• [Extracted data entries]
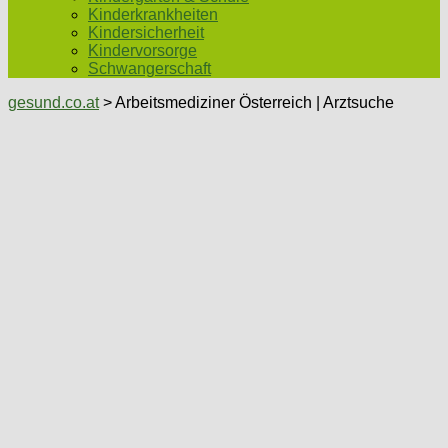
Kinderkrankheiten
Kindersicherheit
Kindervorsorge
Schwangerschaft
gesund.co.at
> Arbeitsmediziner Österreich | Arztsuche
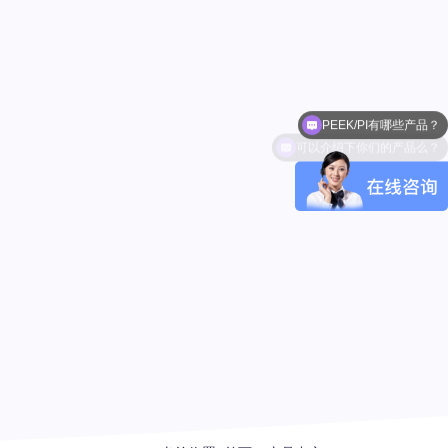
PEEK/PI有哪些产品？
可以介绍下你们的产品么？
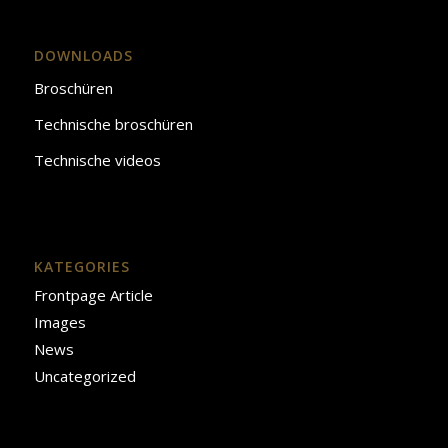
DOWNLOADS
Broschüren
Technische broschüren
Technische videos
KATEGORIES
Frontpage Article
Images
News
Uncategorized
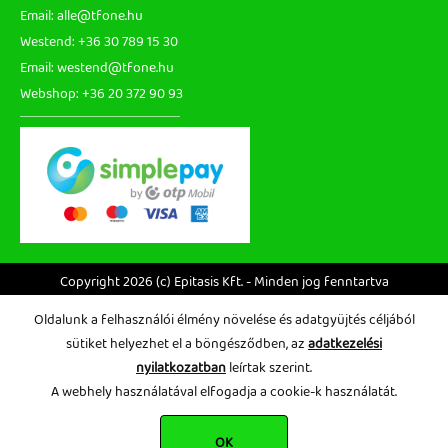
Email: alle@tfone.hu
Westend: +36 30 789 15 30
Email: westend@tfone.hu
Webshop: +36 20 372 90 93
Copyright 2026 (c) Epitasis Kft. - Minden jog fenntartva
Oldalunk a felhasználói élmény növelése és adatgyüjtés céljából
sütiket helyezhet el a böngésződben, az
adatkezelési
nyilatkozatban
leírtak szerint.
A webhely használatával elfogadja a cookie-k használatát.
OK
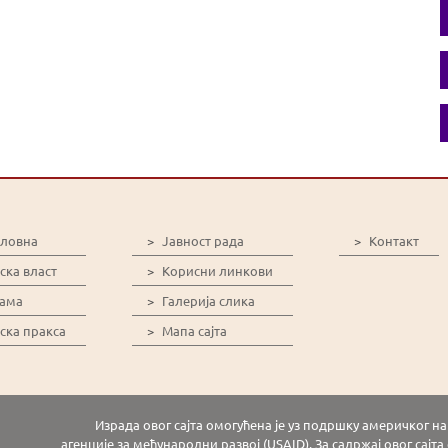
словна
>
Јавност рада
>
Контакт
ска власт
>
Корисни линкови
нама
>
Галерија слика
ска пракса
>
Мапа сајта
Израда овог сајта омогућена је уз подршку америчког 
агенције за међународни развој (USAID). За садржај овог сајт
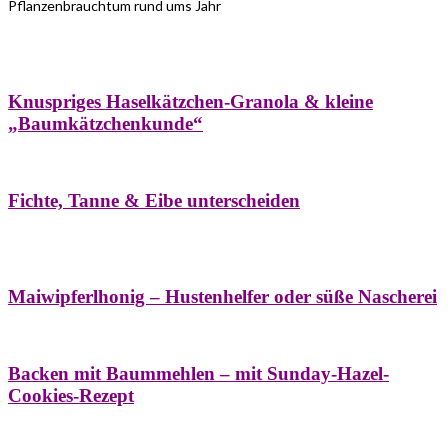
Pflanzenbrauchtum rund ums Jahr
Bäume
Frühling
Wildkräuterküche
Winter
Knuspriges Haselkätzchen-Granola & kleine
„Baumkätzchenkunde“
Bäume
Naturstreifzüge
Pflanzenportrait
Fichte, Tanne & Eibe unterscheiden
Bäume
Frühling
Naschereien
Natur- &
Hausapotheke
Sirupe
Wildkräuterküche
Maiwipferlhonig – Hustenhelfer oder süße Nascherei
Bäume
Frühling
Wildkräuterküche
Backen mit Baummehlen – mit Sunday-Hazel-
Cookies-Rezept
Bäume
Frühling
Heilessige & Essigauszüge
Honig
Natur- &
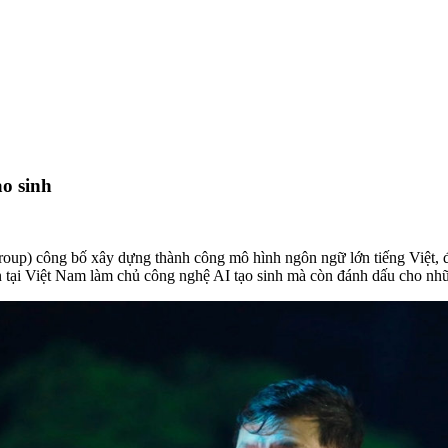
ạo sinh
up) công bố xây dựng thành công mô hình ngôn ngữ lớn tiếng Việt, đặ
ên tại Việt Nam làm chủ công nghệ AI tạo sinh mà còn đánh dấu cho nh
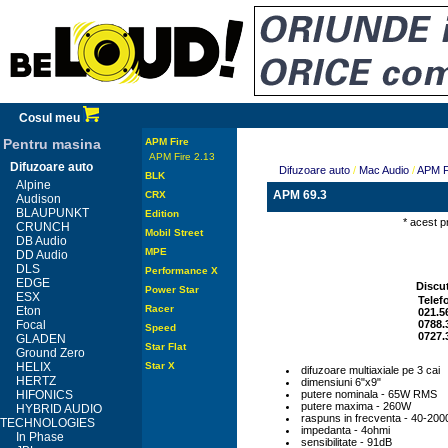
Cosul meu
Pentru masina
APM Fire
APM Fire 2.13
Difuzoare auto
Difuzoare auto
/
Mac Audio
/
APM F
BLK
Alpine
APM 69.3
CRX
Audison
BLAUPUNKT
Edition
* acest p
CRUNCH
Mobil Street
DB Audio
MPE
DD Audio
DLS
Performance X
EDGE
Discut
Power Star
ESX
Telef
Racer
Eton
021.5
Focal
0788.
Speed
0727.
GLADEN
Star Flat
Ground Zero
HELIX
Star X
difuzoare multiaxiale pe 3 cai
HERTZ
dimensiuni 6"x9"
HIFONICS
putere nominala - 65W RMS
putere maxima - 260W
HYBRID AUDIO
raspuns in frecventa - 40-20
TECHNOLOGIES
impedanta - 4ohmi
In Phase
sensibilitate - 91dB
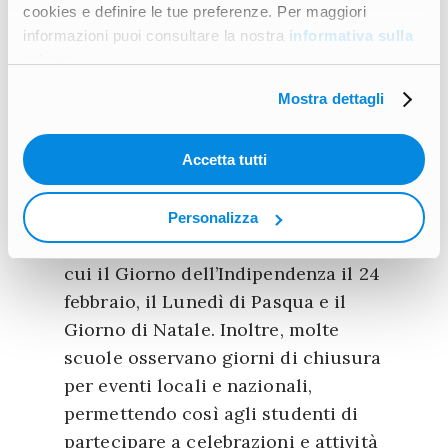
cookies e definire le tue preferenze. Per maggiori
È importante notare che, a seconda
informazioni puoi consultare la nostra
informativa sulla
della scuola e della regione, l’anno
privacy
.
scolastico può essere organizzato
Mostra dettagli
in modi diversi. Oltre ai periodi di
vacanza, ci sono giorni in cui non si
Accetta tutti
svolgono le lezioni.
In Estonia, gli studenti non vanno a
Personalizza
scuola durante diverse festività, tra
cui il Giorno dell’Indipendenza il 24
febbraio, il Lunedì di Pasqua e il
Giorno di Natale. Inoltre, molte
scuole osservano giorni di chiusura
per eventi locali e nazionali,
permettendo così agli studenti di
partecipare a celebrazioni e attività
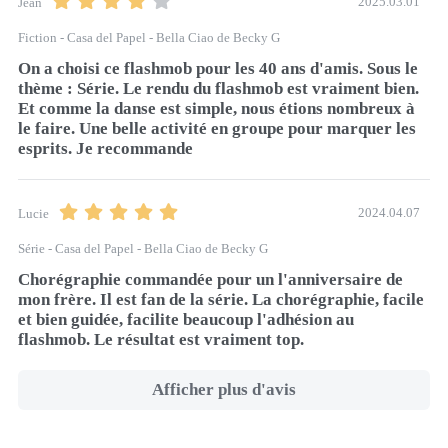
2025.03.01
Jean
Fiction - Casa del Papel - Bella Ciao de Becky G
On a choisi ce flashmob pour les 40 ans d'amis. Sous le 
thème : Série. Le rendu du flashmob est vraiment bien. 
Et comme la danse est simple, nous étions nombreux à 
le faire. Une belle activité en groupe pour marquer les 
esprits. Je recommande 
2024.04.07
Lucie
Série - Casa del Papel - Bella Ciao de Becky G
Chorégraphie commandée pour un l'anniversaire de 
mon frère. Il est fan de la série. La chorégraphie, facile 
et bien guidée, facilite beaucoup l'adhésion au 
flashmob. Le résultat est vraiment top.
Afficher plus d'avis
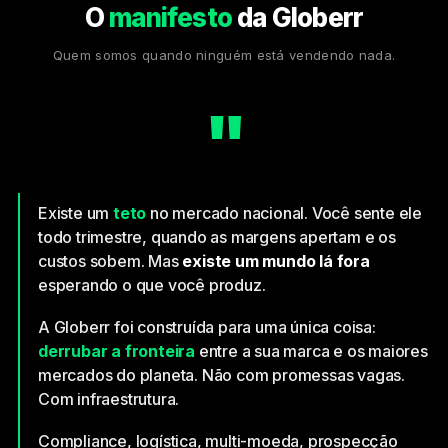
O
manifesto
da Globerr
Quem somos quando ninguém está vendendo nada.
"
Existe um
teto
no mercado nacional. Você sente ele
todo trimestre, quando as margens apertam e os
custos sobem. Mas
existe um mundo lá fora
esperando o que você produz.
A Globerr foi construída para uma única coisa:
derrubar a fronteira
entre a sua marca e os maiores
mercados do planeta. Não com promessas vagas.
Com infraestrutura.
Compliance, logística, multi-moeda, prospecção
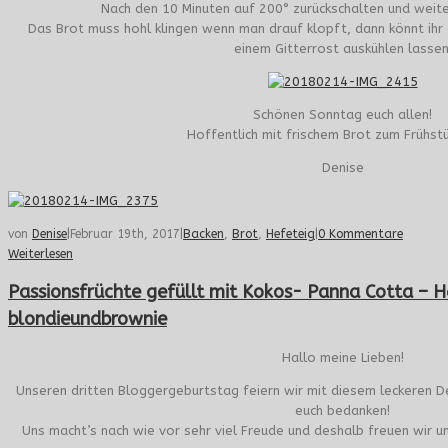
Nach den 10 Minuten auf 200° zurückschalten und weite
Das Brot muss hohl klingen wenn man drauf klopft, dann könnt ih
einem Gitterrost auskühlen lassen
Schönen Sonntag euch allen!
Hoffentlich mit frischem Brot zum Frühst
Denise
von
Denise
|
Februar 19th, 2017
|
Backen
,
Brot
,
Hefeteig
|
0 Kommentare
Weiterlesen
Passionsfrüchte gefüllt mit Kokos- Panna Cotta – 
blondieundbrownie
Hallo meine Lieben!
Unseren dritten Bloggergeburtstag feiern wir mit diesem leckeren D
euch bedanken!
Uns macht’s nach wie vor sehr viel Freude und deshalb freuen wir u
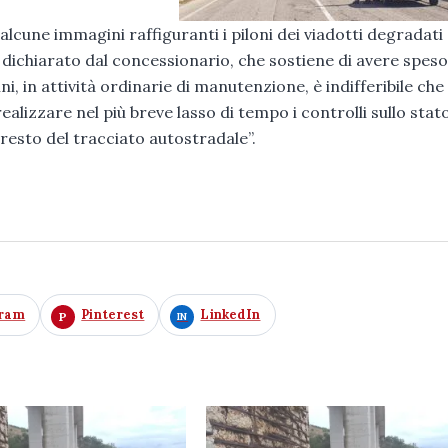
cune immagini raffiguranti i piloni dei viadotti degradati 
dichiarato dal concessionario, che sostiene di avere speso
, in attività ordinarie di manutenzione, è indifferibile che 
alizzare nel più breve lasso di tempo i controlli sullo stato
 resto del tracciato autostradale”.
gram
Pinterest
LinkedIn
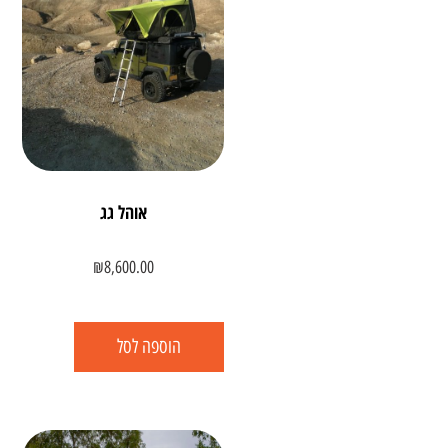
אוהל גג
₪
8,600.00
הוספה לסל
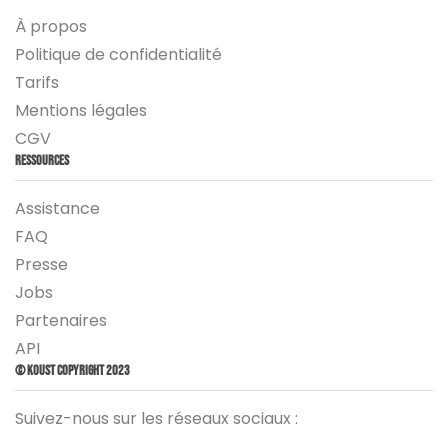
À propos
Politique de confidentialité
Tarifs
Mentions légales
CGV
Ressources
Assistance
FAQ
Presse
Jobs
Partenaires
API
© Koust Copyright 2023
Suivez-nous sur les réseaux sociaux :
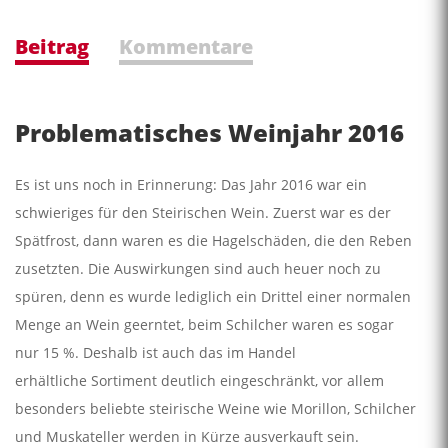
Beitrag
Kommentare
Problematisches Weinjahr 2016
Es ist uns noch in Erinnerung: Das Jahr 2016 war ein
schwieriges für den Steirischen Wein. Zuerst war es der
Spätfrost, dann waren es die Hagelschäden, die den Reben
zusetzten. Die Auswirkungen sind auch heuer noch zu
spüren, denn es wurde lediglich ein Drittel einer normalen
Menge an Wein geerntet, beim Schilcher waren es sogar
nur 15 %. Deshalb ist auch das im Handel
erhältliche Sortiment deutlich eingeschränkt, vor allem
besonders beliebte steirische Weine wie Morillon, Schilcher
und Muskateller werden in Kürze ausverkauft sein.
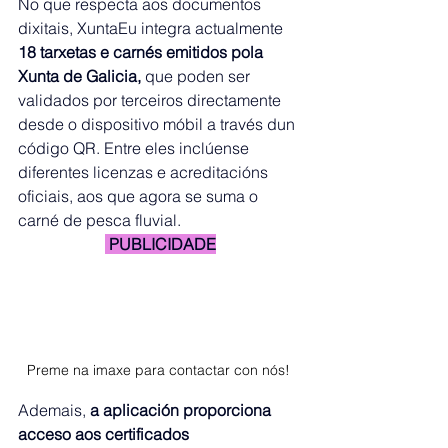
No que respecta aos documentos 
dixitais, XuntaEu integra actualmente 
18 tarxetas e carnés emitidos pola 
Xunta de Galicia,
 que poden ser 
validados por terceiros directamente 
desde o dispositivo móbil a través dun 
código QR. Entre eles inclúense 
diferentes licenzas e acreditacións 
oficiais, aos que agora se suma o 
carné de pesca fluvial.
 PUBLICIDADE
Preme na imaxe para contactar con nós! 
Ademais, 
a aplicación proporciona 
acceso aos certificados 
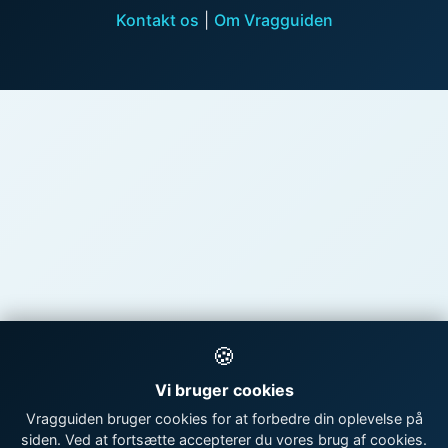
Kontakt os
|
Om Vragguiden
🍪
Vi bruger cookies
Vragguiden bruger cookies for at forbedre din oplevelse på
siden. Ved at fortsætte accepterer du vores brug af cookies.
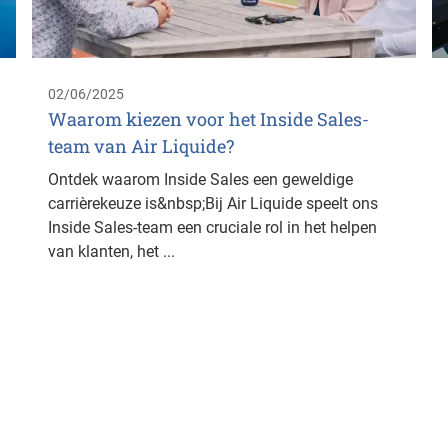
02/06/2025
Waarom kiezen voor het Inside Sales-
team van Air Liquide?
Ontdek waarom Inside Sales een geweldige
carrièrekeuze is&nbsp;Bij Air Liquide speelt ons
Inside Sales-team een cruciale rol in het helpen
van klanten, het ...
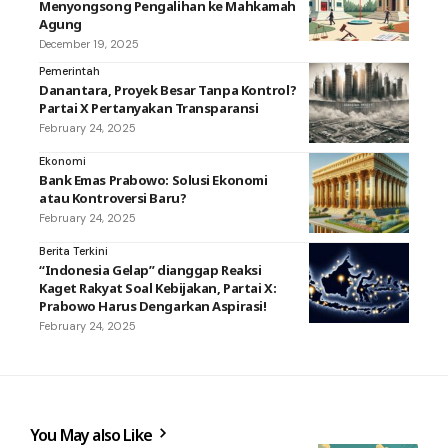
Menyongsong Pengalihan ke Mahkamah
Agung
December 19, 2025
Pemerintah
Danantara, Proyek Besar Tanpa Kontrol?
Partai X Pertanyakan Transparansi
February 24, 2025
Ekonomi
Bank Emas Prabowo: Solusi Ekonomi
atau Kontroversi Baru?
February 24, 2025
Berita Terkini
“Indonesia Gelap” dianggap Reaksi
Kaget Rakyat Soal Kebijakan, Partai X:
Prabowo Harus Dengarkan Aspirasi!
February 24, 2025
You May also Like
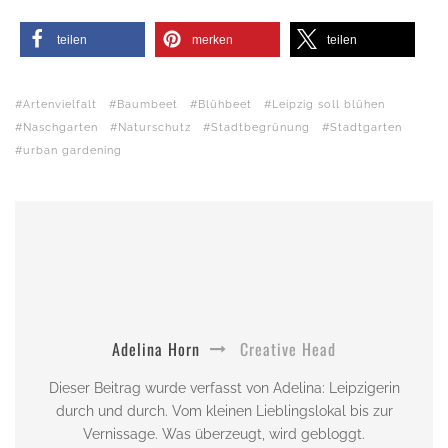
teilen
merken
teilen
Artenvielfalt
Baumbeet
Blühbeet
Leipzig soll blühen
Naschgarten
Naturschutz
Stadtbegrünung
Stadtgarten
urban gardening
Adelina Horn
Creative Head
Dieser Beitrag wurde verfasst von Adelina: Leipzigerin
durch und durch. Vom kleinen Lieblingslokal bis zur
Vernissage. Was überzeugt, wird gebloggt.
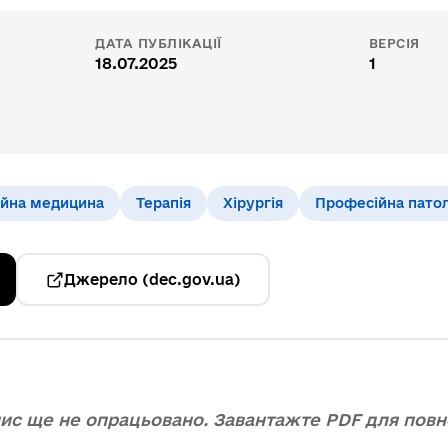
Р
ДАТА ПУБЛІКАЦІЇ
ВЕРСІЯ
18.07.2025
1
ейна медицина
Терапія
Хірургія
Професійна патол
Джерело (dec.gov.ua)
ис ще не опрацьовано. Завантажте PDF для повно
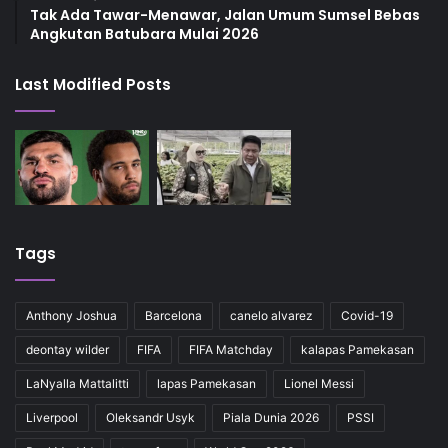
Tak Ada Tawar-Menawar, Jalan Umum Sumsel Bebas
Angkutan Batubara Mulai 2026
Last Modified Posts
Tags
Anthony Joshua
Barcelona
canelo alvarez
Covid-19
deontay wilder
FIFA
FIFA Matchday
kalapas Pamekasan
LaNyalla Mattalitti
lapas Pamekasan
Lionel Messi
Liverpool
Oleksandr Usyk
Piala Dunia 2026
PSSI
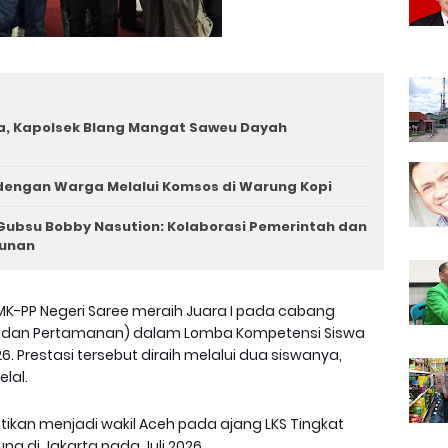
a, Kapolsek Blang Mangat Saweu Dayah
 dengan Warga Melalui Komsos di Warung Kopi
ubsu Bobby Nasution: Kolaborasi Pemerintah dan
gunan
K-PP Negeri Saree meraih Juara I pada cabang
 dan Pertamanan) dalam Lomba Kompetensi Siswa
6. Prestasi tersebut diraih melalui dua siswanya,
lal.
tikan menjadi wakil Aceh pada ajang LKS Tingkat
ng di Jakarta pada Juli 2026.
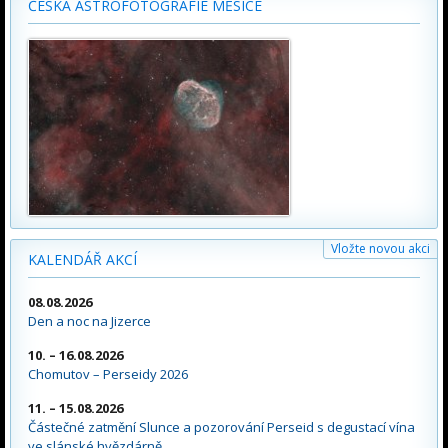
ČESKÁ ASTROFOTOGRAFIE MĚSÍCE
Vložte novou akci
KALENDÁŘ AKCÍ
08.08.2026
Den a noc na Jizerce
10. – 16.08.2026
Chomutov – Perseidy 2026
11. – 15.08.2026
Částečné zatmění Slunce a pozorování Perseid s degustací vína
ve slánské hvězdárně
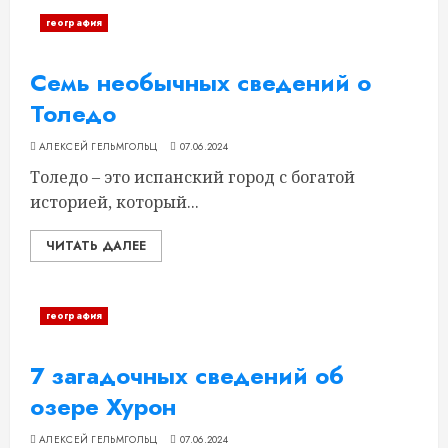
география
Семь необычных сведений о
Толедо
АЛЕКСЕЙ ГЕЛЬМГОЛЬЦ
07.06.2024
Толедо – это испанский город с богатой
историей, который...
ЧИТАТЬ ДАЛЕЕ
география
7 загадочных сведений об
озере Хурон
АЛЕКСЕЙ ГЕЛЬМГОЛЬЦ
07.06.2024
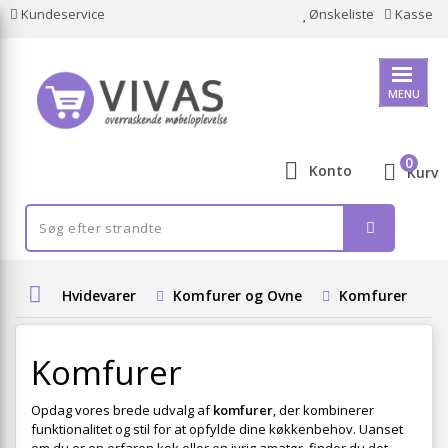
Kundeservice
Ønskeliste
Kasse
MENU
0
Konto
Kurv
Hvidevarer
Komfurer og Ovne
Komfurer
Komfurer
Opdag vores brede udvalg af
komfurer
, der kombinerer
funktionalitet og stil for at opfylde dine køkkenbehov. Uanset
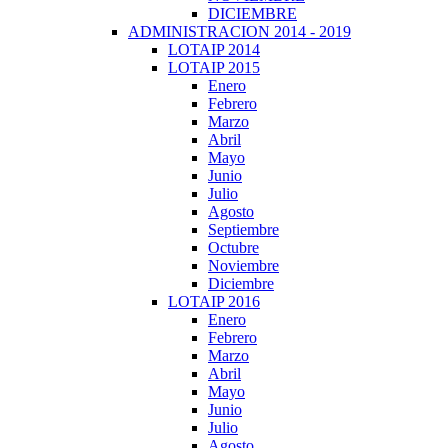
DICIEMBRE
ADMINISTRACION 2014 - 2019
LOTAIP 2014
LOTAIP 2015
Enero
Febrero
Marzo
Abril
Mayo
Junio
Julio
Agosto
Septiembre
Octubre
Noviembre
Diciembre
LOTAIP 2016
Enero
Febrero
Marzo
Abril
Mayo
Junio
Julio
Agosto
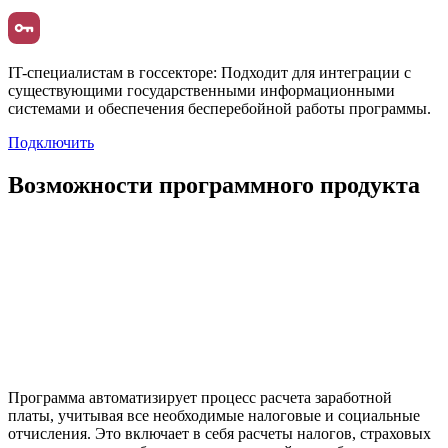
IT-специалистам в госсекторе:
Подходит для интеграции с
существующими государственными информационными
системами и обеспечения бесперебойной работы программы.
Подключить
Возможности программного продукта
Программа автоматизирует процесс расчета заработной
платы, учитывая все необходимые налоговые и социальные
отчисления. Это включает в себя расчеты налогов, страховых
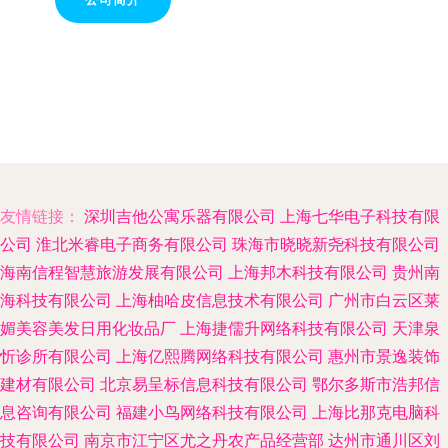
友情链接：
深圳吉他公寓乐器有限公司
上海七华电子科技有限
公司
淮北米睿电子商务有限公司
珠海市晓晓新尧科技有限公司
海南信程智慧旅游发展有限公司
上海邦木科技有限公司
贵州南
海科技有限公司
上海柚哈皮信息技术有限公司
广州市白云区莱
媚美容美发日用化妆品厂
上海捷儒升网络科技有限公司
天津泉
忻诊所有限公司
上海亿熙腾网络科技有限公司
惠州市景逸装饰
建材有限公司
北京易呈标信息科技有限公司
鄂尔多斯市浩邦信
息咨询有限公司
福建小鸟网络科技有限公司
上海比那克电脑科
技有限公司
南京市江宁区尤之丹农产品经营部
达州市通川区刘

• [How to complete this task]
Using the records above, restate word for word the lines from the one with "Mobil Street" through the one with "HYBRID AUDIO", both included.

• [Expected answer]
Mobil Street
DB Audio
MPE
DD Audio
DLS
Performance X
EDGE
Discut
Power Star
ESX
Telef
Racer
Eton
021.5
Focal
0788.
Speed
0727.
GLADEN
Star Flat
Ground Zero
HELIX
Star X
difuzoare multiaxiale pe 3 cai
HERTZ
dimensiuni 6"x9"
HIFONICS
putere nominala - 65W RMS
putere maxima - 260W
HYBRID AUDIO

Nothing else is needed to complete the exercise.